ВОПРОСЫ К ЗАДАНИЮ:
a. Во сколько раз больше запланированного времени, по материалам советских туристских отчётов, занимало движение по лесу согласно приведённому ниже тексту о восприятии топографических карт?
b. Продолжите приведённый ниже текст о восприятии топографических карт с того места, где он обрывается.

ПРИВЕДЁННЫЙ ТЕКСТ:
• • • • • • •

Однако материалы туристских отчётов, включая советские архивы, неоднократно показывают обратную ситуацию. Маршруты, прокладываемые «по карте» вдоль рек, на практике оказывались труднопроходимыми: заболоченные участки, бурелом, каменистые борта долин, непредсказуемые броды. Из-за этого визуальная выразительность символа реки создаёт ложное представление о доступности движения, линия на карте выглядит как потенциальный «коридор», хотя в реальности она может быть одним из самых рискованных участков. В исследованиях когнитивной географии (Brugger & Rütimann, 2002) описан аналогичный механизм, когда визуально доминирующий элемент карты воспринимается как структурирующий, даже если он не несёт практической информации о проходимости.
3. Растительность, визуальные пятна, создающие ложное ощущение «мягкости»
На топографических картах лес обозначается цельным зелёным пятном, визуально ровным, однородным и лишённым внутренней структуры. Однако этот символ не передаёт критически важные свойства реального ландшафта, такие как плотность подроста, наличие буреломов, завалов, заболоченных участков, смену типов леса или степень его проходимости. В материалах советских туристских отчётов, вошедших в исследование, неоднократно отмечается, что движение по лесу занимало в два—три раза больше времени, чем предполагалось при планировании маршрута по карте: наиболее трудные участки приходились как раз на зоны, выглядевшие на карте «сплошными и ровными».
Психология картографического восприятия объясняет эту ошибку через влияние цветовой кодировки. Снова возвращаясь к тем же исследованиям в области когнитивной географии и визуального анализа карт (MacEachren, 1995; Montello, 2002) показывают, что зелёный цвет устойчиво воспринимается как маркер «мягкого», «гостеприимного» и «комфортного» пространства это культурно закреплённая ассоциация, присутствующая в большинстве картографических традиций. При планировании маршрута пользователь часто переносит это впечатление на реальный ландшафт и подсознательно снижает оценку риска.
4. Белые участки на карте: пустота, которая интерпретируется как свобода
На бумажных топографических картах пустые участки — зоны без символов — систематически воспринимались как безопасные и проходимые, хотя в реальности именно там чаще всего находились курумники, буреломы, лавинные выносы или заболоченные поля. Исследования когнитивной географии (Montello, 1998; MacEachren, 1995) показывают, что отсутствие графического сигнала запускает «эффект картографической пустоты», мозг автоматически достраивает пространство в сторону нейтральности. Тверски (2000) подтверждает, что пользователи интерпретируют незаполненные зоны как «нормальный рельеф», недооценивая риск.

• • • • • • •

ИСХОДНЫЕ ДАННЫЕ:
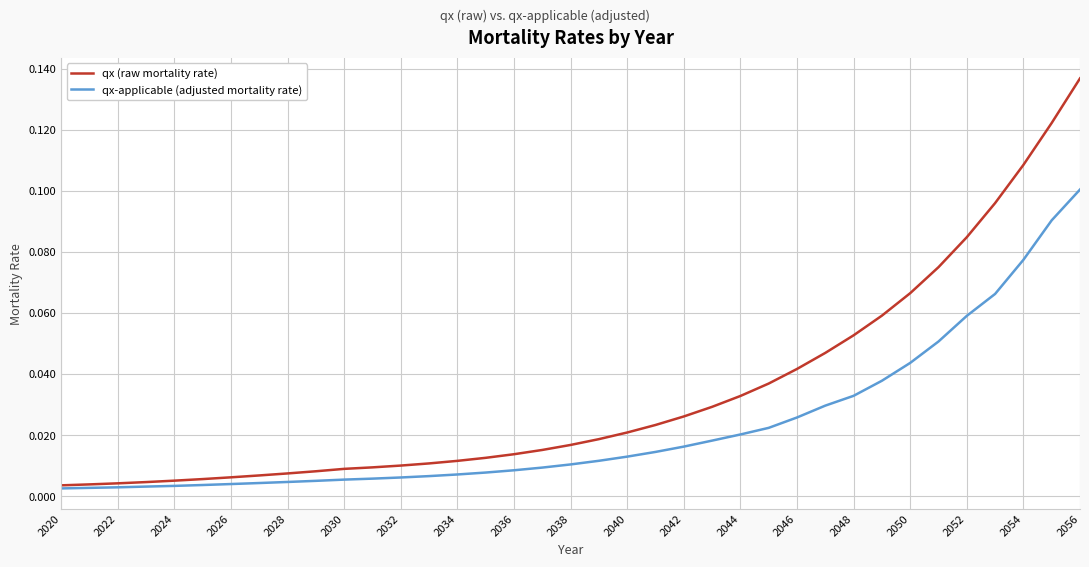

Which series has the largest range (max minus min)?

qx (raw mortality rate)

• • • • • • •

РЕЗУЛЬТАТЫ УПРАЖНЕНИЯ:
a. Движение по лесу занимало в два—три раза больше времени, чем предполагалось при планировании маршрута по карте.

b.
По данным USGS и спасательных служб США (1999), около трети навигационных инцидентов связано с неверной трактовкой таких «пустых» зон. Отсутствие данных принималось за отсутствие препятствий. В бумажную эпоху это привело к важному негласному правилу, что пустота сама по себе является предупреждением, а не признаком безопасности. В цифровых картах этот сигнал исчезает, современные приложения автоматически заполняют белые участки спутниковыми подложками, снижая у пользователей способность замечать отсутствие информации как отдельный тип риска.
Калька, перерисовка и локальная картография
Важную роль играли полуофициальные и кустарные способы копирования. О. Г. Лукьянов вспоминает, как для изготовления туристских схем использовали фотопечать, получались одноцветные копии характерного «фиолетового или синеватого цвета», которые «подходили для изготовления туристских схем, географическими картами их назвать было нельзя». Те же схемы рисовали «сами на кальке», потому что «карты взять было больше негде».
Е. Ю. Ионис описывает технологию перерисовки: карту клали под стекло, под стекло ставили лампу, сверху кальку, «на кальке химическим карандашом обводили очертания объектов». Обычно это были хребтовки, причём «без указания перепадов высот», поэтому ориентирование по таким картам оставалось сложной задачей.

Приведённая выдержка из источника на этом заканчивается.